Thursday, March 13, 2008


Miss Pink is currently obsessed with Strawberry Shortcake. She wants to dress in Strawberry’s colors (pink, white, green, and red) and every day when she gets to choose a DVD to watch, it’s Strawberry (I get a different one from the library each week). It’s probably easier to let her dress in those colors than when she wanted to dress like me every day, since she does have quite a few pink, white, and green clothes. It does mean that when I read S. Shortcake books to her, I point out whenever S. wears anything that is not in the usual colors. “Look, she’s wearing jeans! That means you can wear jeans!” Hey, I do what I’ve gotta do. I can’t be washing the same two shirts every day.
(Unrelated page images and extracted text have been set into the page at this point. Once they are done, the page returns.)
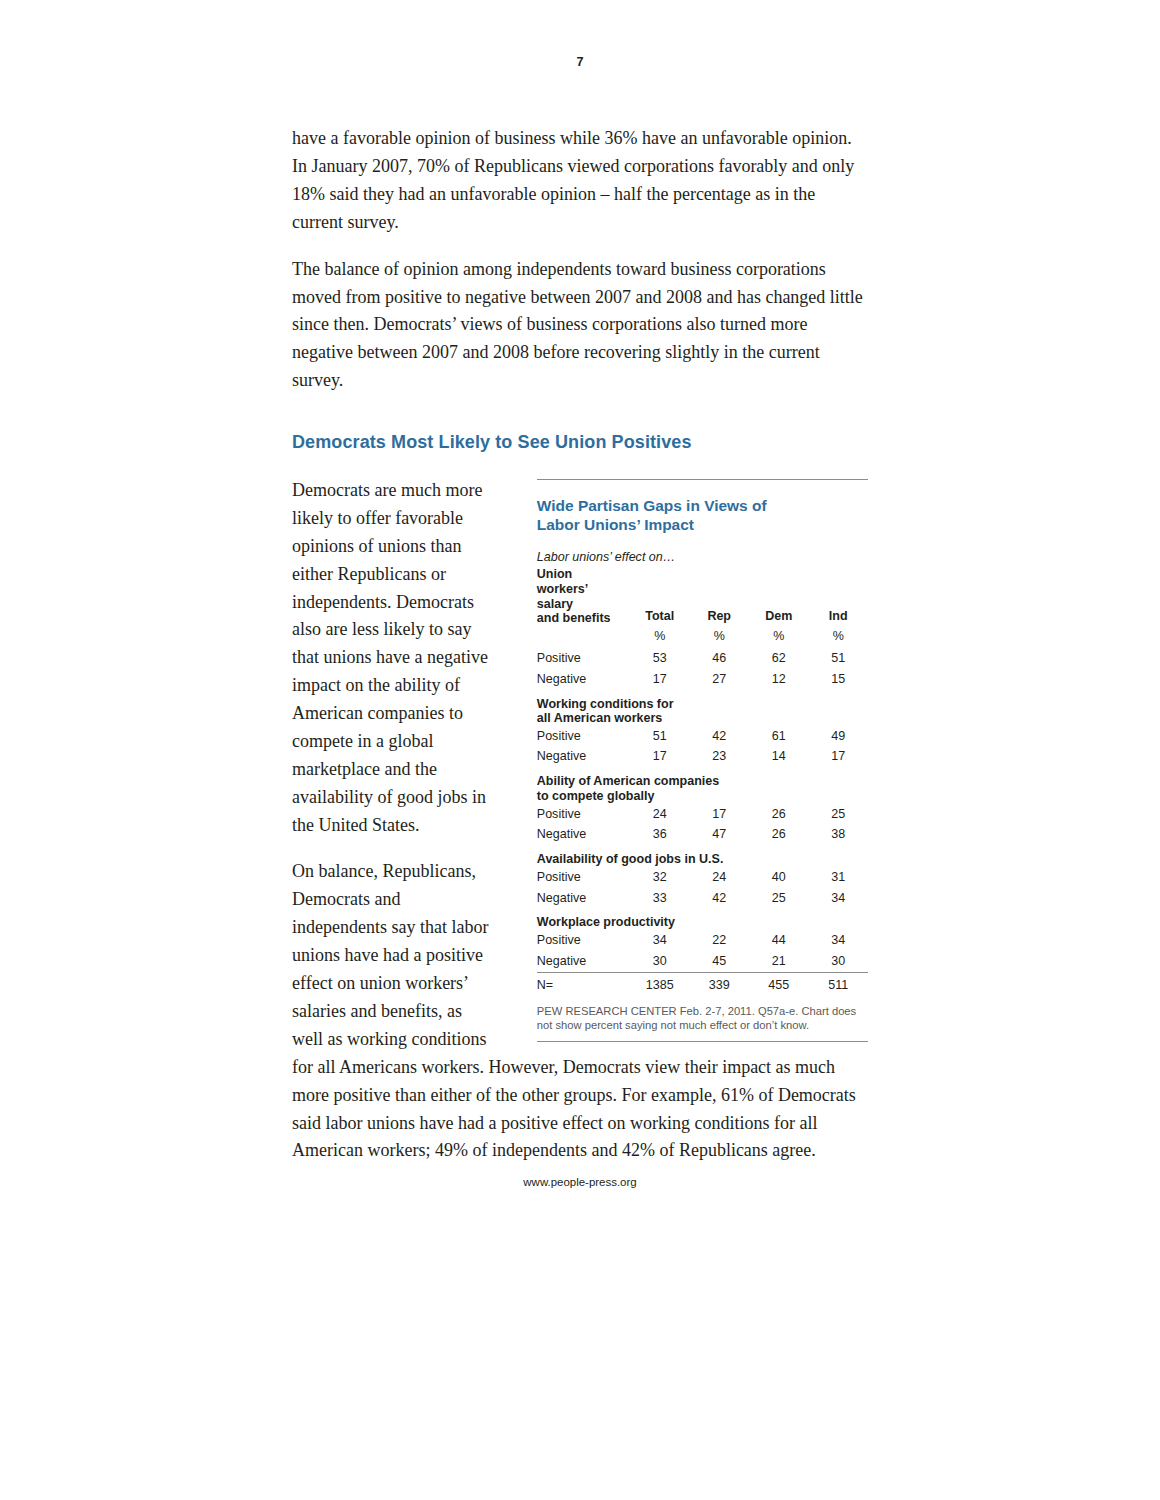7
have a favorable opinion of business while 36% have an unfavorable opinion. In January 2007, 70% of Republicans viewed corporations favorably and only 18% said they had an unfavorable opinion – half the percentage as in the current survey.
The balance of opinion among independents toward business corporations moved from positive to negative between 2007 and 2008 and has changed little since then. Democrats’ views of business corporations also turned more negative between 2007 and 2008 before recovering slightly in the current survey.
Democrats Most Likely to See Union Positives
Wide Partisan Gaps in Views of
Labor Unions’ Impact
Labor unions’ effect on…
| Union workers’ salary and benefits | Total | Rep | Dem | Ind |
| | % | % | % | % |
| Positive | 53 | 46 | 62 | 51 |
| Negative | 17 | 27 | 12 | 15 |
| Working conditions for all American workers |
| Positive | 51 | 42 | 61 | 49 |
| Negative | 17 | 23 | 14 | 17 |
| Ability of American companies to compete globally |
| Positive | 24 | 17 | 26 | 25 |
| Negative | 36 | 47 | 26 | 38 |
| Availability of good jobs in U.S. |
| Positive | 32 | 24 | 40 | 31 |
| Negative | 33 | 42 | 25 | 34 |
| Workplace productivity |
| Positive | 34 | 22 | 44 | 34 |
| Negative | 30 | 45 | 21 | 30 |
| N= | 1385 | 339 | 455 | 511 |
PEW RESEARCH CENTER Feb. 2-7, 2011. Q57a-e. Chart does not show percent saying not much effect or don’t know.
Democrats are much more likely to offer favorable opinions of unions than either Republicans or independents. Democrats also are less likely to say that unions have a negative impact on the ability of American companies to compete in a global marketplace and the availability of good jobs in the United States.
On balance, Republicans, Democrats and independents say that labor unions have had a positive effect on union workers’ salaries and benefits, as well as working conditions for all Americans workers. However, Democrats view their impact as much more positive than either of the other groups. For example, 61% of Democrats said labor unions have had a positive effect on working conditions for all American workers; 49% of independents and 42% of Republicans agree.
www.people-press.org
I do understand that this phenomenon is common to a lot of children. They love someone so much—even a cartoon character—that they want to BE that person. I remember liking a little boy at my preschool so much that I wanted to be him. Not marry him, or hug him—just be him. I would put on my pajamas* and pretend I was Sammy. It made me so happy to do that.

Miss P’s obsessions are likely to change at a moment’s notice (and again, I guess this is normal). One day, she just wasn’t into ballet anymore and wanted to stop taking dance. She hardly ever dresses up in her princess dresses anymore. And so it goes, the growing-up process.

I guess when it comes to boys, the apple doesn’t fall far from the tree, because Miss Pink likes a little guy at her preschool who was in her class last year. Yes, last year. They aren’t even in the same class this year, but she still says he’s the one she’s going to marry. I usually just say something like, “Oh, that’s nice” because for heaven’s sake, at her age I am not going to call him her boyfriend; that kind of thing starts early enough (or too early, really) without parental encouragement.

I just wonder why she’s stuck with the idea that he’s The One. Two years is a long time when you’re her age—more than a third of her life. I wonder what she means when she says she loves him. To see them together, they seem like any two preschoolers interacting; she doesn’t giggle or bat her eyelashes at him because she has no idea how to flirt. This week I found out that he will be going to the charter school too, so they’ll continue seeing each other some of the time.

I know that someday she may not even remember his name, or only his name (I have no idea what Sammy looked like) but I can’t help feeling a twinge, knowing what lies ahead. It begins. I didn’t know the letting go doesn’t happen all at once, but rather, the invisible cord that binds us unravels one strand at a time.

*This makes more sense if you know that in the religious tradition in which I was raised, girls did not wear pants. So my pajamas were the only pants I owned.


  1. As a child I loved Strawberry Shortcake so much. They even had a cereal which I was never allowed to have. But I had one doll and her hair smelled so wonderful!

  2. I like your last line. The letting go happens slowly and subtly, which is why so many people look around in shock and say, "Where did the time go? When did my child grow up?"

    Livie's moments where she talks like a grown up are becoming more and more frequent, and less and less cutesy. Of course, so far that hasn't carried over to Wednesday nights. I don't know why the girls have so much trouble getting along on Wednesdays!

  3. The Baby LOVES, LOVES Dora. She loves wearing her Dora outfit of pink shorts and an orange t-shirt, which is particularily unsuitable for a Northern Ontario winter child.

  4. Pinch!!

    (Unless you wore green - then I take it back.)